The nurse is nothing but supportive: smiling, calling encouragement, and holding the door. In this poem, all of the people surrounding the cancer patient are selfless and supportive. While other poems might focus attention on the ways that hardship isolates individuals, "At the Cancer Clinic" concerns itself with the ways that people pull together with support and kindness.
After being identified by her kindness, the nurse is described in a way that contrasts with her actions. Her clothes are called "crisp white sails"; literally, this image refers to the stiff, starched points of her uniform cap, but figuratively it implies rigidity, unyieldingness, sterility, and impatience. She is, in fact, quite patient, as Kooser makes a point of noting with a slight hint of surprise in line 9.
Line 10 refers to the woman being observed as "the sick woman." The word "sick" is simple and direct: Kooser does not try to intellectualize her condition with a more complex description, nor does he try to wring pathos from it by using a word that is more graphic or disturbing.
In keeping with the tone of the rest of the poem, the narrator does not try to disguise the woman's condition. She is wearing a hat, probably because, like most people who take chemotherapy to combat cancer, she has lost her hair at the same time that her white blood cell count is diminished, making her vulnerable to disease. Chances are that if it is a "funny" hat, the sick woman has not been expending much thought on her wardrobe or caring about how she looks. She might also be exhibiting a sense of humor in the face of duress.

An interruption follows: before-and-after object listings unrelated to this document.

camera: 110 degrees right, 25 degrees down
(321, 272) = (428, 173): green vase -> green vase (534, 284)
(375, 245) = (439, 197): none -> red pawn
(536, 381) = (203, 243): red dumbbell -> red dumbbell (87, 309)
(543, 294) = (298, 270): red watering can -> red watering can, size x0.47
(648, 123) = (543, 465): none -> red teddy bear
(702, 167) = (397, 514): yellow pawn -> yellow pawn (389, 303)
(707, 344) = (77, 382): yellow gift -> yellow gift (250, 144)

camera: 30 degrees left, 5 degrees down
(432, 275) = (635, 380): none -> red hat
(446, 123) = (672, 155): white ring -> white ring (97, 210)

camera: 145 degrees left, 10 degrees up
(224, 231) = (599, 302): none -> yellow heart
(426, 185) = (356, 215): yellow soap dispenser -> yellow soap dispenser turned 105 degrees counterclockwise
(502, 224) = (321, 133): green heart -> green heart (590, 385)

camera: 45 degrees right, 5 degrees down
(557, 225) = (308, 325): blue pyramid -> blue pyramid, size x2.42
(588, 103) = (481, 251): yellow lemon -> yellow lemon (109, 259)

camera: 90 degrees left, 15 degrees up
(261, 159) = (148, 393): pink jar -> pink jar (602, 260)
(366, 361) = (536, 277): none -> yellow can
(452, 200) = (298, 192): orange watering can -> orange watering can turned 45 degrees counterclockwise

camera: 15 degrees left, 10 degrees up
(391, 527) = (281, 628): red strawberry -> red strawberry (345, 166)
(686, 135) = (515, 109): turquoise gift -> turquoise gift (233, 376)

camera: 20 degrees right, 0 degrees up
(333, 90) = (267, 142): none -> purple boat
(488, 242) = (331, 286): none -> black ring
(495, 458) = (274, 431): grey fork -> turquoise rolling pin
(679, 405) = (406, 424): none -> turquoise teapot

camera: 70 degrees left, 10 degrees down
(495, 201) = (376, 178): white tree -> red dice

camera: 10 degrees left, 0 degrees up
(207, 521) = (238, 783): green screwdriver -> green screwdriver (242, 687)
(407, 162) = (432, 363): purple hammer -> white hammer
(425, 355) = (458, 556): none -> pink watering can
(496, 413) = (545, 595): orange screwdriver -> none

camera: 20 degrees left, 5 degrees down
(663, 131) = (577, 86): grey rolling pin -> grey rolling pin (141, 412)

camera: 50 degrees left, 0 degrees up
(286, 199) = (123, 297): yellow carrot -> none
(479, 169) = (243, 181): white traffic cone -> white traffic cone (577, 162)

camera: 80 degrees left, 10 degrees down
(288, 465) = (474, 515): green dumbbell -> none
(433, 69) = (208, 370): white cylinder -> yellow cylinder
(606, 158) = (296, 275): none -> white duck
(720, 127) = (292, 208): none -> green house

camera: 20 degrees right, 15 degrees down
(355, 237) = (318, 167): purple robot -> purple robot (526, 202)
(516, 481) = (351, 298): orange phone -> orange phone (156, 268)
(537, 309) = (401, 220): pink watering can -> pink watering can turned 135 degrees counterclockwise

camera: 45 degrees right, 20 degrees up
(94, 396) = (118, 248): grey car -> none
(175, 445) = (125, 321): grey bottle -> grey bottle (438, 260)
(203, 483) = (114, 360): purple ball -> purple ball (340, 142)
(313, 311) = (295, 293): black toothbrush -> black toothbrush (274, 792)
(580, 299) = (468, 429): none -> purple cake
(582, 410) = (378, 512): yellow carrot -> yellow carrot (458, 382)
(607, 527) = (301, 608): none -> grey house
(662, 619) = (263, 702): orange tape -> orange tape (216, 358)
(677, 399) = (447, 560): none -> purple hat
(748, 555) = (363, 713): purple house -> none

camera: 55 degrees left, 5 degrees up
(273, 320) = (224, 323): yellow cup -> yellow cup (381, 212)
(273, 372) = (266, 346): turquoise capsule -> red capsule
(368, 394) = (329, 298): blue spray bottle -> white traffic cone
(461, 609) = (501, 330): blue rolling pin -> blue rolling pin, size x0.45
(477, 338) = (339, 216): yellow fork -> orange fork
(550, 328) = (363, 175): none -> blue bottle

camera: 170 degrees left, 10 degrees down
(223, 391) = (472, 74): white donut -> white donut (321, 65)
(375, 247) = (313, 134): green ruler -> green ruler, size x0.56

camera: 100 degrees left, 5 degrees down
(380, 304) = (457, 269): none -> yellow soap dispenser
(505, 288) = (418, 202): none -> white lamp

Line 12 looks at the sick woman's movement from her point of view, as if she is an objective observer and not an active participant. This estrangement from her own body gives readers an idea of what it must be like for her to be ill with cancer. Her weakness is shown in the awkward motion of her feet: each foot swings forward, as if by chance and not by its own volition; when it lands, it has weight put on it, taking the weight off the other foot. In these few words, the poem captures the awkwardness of severe infirmity and the lack of coordination of a body that is no longer under control.
Having directly characterized as "courage" the attitudes of the sick woman and the women who are helping her in line 6, the narrator makes sure that readers understand the situation by pointing out emotions that one might expect to be involved but that are strangely absent: restlessness, impatience, and anger. The lack of these feelings is extended to include the whole range of what the narrator can see: there are other patients in the clinic's waiting room, as is implied by the poem's final line, and the narrator is crediting them with having controlled emotions as well.
The moment of watching this brave woman walk, with help, toward her examination is called a "mold" in line 16; it is an empty form, waiting to be filled with a meaning that will then take on its shape. Kooser says that this mold is filled with Grace, which he capitalizes.
This moment of Grace, with a capital "G," is not noticed just by the poet but is also palpable to all who see it. The magazines mentioned in line 17 are shuffled by people who are trying to wait their turns, impatient to see the doctor, to find out prognoses and get on with their own lives, but they fall silent as everyone there notices the sick woman accepting help. They all feel the Grace, and it takes them away from their small, ordinary concerns.